Szymon Laks was a composer, conductor, author and translator. Born on November 1st, 1901, in Warsaw, to a family of assimilated Jews. For over two years, he was incarcerated in the Auschwitz-Birkenau concentration camp where he was the conductor of the camp’s orchestra. He died on 11th of December 1983.
He initially studied maths at the University of Stefan Batory in Vilnius (1919-21). In 1921, he changed his mind and enrolled at Warsaw Conservatory to study composition and counterpoint. He simultaneously attended lectures of maths and philosophy at Warsaw University. He eked out a living by playing piano for silent films, playing the violin in cafés and restaurants and giving music lessons. His son, Andre Laks recalls that his father even ‘toured the world as a fiddler on a cruise liner’.
In 1926 he went off to Paris, where he completed his compositional studies and developed as a conductor at the Conservatoire National de Musique. From 1927 he was associated with the Society of Young Polish Musicians in Paris.

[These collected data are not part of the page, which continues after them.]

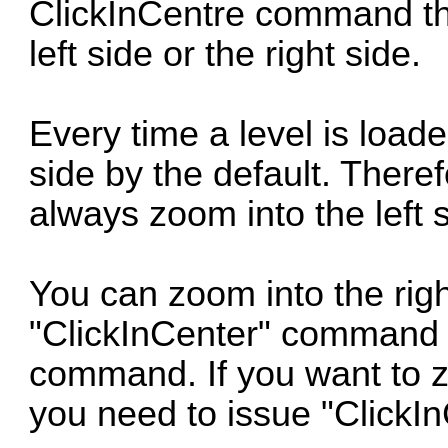
ClickInCentre command tha
left side or the right side.
Every time a level is loade
side by the default. Ther
always zoom into the left 
You can zoom into the righ
"ClickInCenter" command 
command. If you want to zo
you need to issue "ClickIn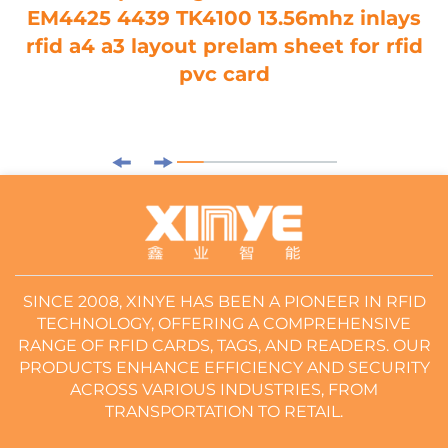
EM4425 4439 TK4100 13.56mhz inlays
rfid a4 a3 layout prelam sheet for rfid
pvc card
SINCE 2008, XINYE HAS BEEN A PIONEER IN RFID
TECHNOLOGY, OFFERING A COMPREHENSIVE
RANGE OF RFID CARDS, TAGS, AND READERS. OUR
PRODUCTS ENHANCE EFFICIENCY AND SECURITY
ACROSS VARIOUS INDUSTRIES, FROM
TRANSPORTATION TO RETAIL.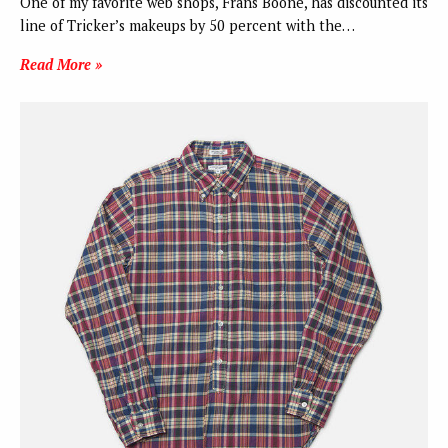
One of my favorite web shops, Frans Boone, has discounted its
line of Tricker’s makeups by 50 percent with the…
Read More »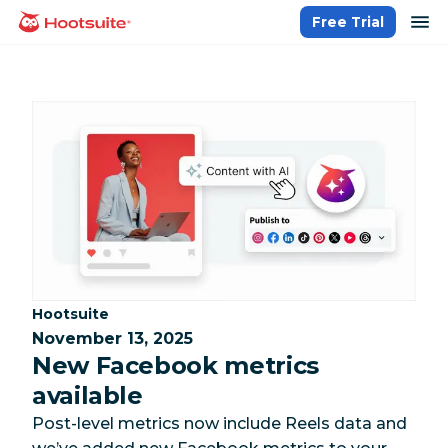
Skip
op
Free Trial
homepage
to
content
Category:
Hootsuite
November 13, 2025
New Facebook metrics
available
Post-level metrics now include Reels data and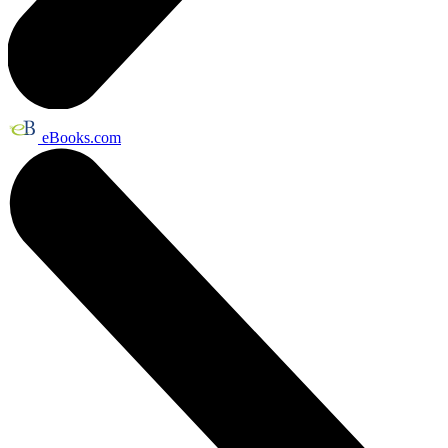
eBooks.com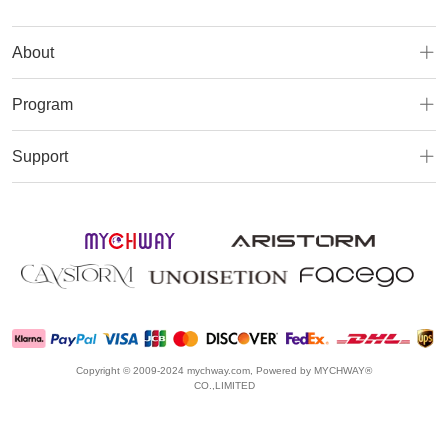
About
Program
Support
Copyright © 2009-2024 mychway.com, Powered by MYCHWAY®
CO.,LIMITED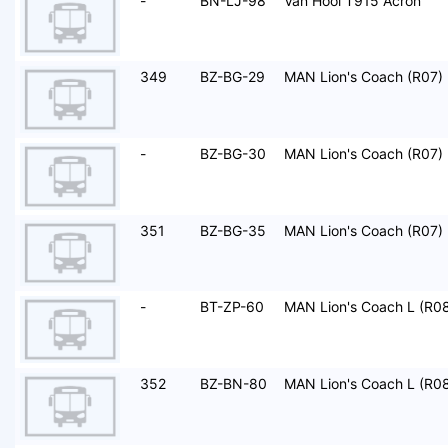
-
BN-LJ-98
Van Hool T915 Acron
349
BZ-BG-29
MAN Lion's Coach (R07)
-
BZ-BG-30
MAN Lion's Coach (R07)
351
BZ-BG-35
MAN Lion's Coach (R07)
-
BT-ZP-60
MAN Lion's Coach L (R0
352
BZ-BN-80
MAN Lion's Coach L (R0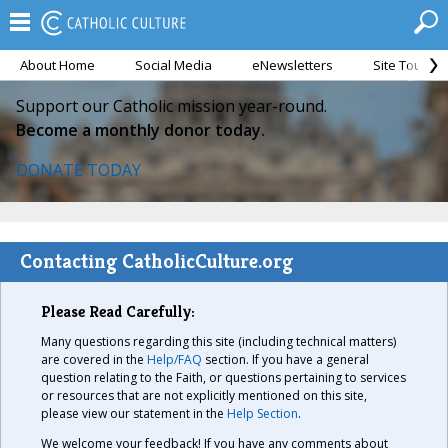
About Home
Social Media
eNewsletters
Site Tour
Support our Catholic mission year-round.
Become a monthly donor today.
DONATE TODAY
Contacting CatholicCulture.org
Please Read Carefully:
Many questions regarding this site (including technical matters)
are covered in the
Help/FAQ
section. If you have a general
question relating to the Faith, or questions pertaining to services
or resources that are not explicitly mentioned on this site,
please view our statement in the
Help Section
.
We welcome your feedback! If you have any comments about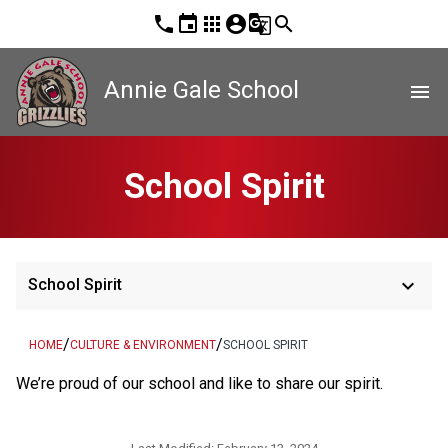
phone
event
apps
account_circle
g_translate
search
Annie Gale School
menu
School Spirit
keyboard_arrow_down
School Spirit
/
/
HOME
CULTURE & ENVIRONMENT
SCHOOL SPIRIT
​We’re proud of our school and like to share our spirit.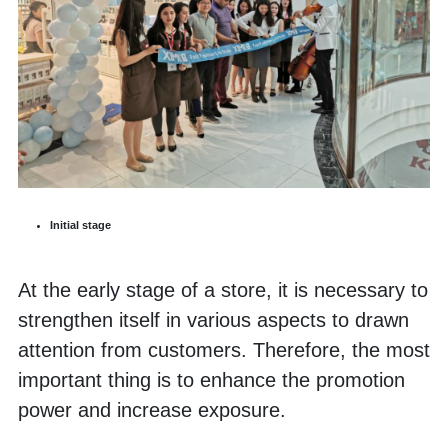
Initial stage
At the early stage of a store, it is necessary to 
strengthen itself in various aspects to drawn 
attention from customers. Therefore, the most 
important thing is to enhance the promotion 
power and increase exposure. 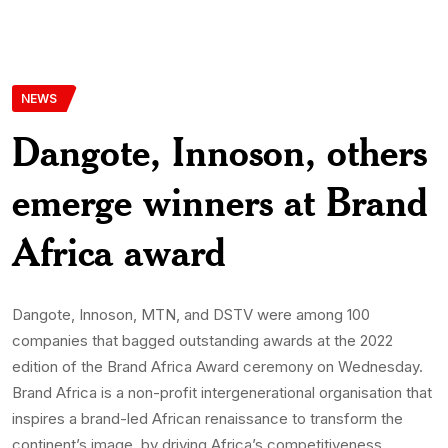
NEWS
Dangote, Innoson, others
emerge winners at Brand
Africa award
Dangote, Innoson, MTN, and DSTV were among 100
companies that bagged outstanding awards at the 2022
edition of the Brand Africa Award ceremony on Wednesday.
Brand Africa is a non-profit intergenerational organisation that
inspires a brand-led African renaissance to transform the
continent’s image, by driving Africa’s competitiveness,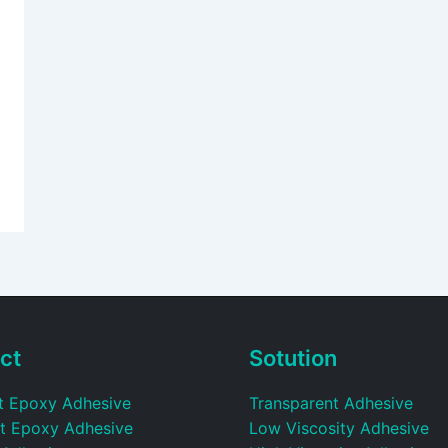
ct
Sotution
t Epoxy Adhesive
Transparent Adhesive
t Epoxy Adhesive
Low Viscosity Adhesive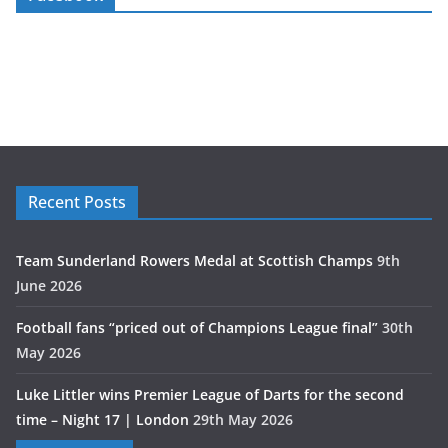
Recent Posts
Team Sunderland Rowers Medal at Scottish Champs
9th
June 2026
Football fans “priced out of Champions League final”
30th
May 2026
Luke Littler wins Premier League of Darts for the second
time – Night 17 | London
29th May 2026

He passed the beginning of the war in Paris. In 1941 he was arrested by the Germans and imprisoned in the Pithivier camp near Orlean as a ‘foreign Jew’. From there, in 1942 he was deported to Auschwitz-Birkenau concentration camp. For the onset he worked there as a copyist and member of camp’s orchestra but soon became its conductor – a post which kept him alive. Primo Levi, the author of the book If This Is a Man, a shocking summary of Auschwitz experience would later say that Szymon Laks was one of the ‘chosen’, which he opposed to the ‘condemned’ – meaning prisoners who were killed in the gas chambers or died from exhaustion and hunger. From 1944, up until the end of war he remained at Dachau concentration camp in Germany.
He described his experiences of wartime and imprisonment in various camps in the book Musiques d’un autre monde (Music From Another World, published 1948), which earned him a prize for the best testimony of contemporary historical events. Jeux Auschwitziens (Auschwitz Games, from 1979) is his other celebrated novel concerning the topic of Shoah.
A certain aloofness, which can be found in both books, is a result of the need to adopt a way which enables one to testify – wrote Andre Laks in his essay ’About My Father – Szymon Laks’ – The relentless need to give testimony is strongly related to the impossibility of testifying. Poise, and even irony, are the strategies he used to deal with his tragic memories.
His music composed after World War II and music from Music From Another World have nothing in common – wrote Andre Laks.
The topic of the genocide reoccurs is pieces like: Huit chants populaires juif (8 Popular Jewish Songs composed in 1847), Funeral or Elegy of Jewish Towns, based on the celebrated poem by Antoni Słonimski. Music for theatrical play Les filles du forgeron (Smith’s Daughter) by Perec Hirschbein is another of this kind.
After Paris’ liberation he became a French citizen. He didn’t compose much, concentrating mostly on commercial music. Health and financial issues made him artistically silent throughout the 1950s (apart from the sole Poem for violin and orchestra from 1954).
In 1960s, inspired by his cooperation with the singer Halina Szymulska, he undertook his composing work again, focusing mostly on vocal lyrics. In 1966 he wrote his only opera L'hirondelle inattendue (The Unexpected Swallow), one-act comic opera referring to the traditions of vaudeville.
In 1967, when the Six Day War broke out, he stopped working again.
He told me that there is no reason to write music any more – his son said – To him, this war meant that the Jewish nation was in danger again. Aggression made the music quiesce.
From 1972 he worked only as a journalist and author.
Instead of notes he took care of letters – writes Andre Laks – My father had a passion not only for music but also for foreign languages and for language itself. I remember that he was subscribed to a very specialist magazine Vie et Language, which he read to me from time to time. He was interested in the problems of translation and politics – especially everything that directly or indirectly concerned the state of Israel.
Zofia Helman, a musicologist and connoisseur of Polish music classified his output as neo-classicist. Szymon Laks was inspired by genres and forms of baroque and classicism (amongst others, symphony, sonata and concert forms). The construction of his works is simple and clear. He often uses the counterpoint and harmonic means typical of neoclassicism. In his songs, he merges different traditions: Polish songs, French chanson, and Jewish folklore, and this is what makes them so original.
Szymon Laks was awarded for his compositions numerous times. In 1928 he received an honourable mention for his jazz fantasy entitled Blues symphonique (Symphonic Blues) for the orchestra and saxophone. In 1949 he was awarded for a piano ballad, Hommage à Chopin. His other awarded works are a song Polały się łzy me with lyrics by Adam Mickiewicz and Concerto da camera, which earned him first prize at the International Compositions Contest in Divonne-les-Bains.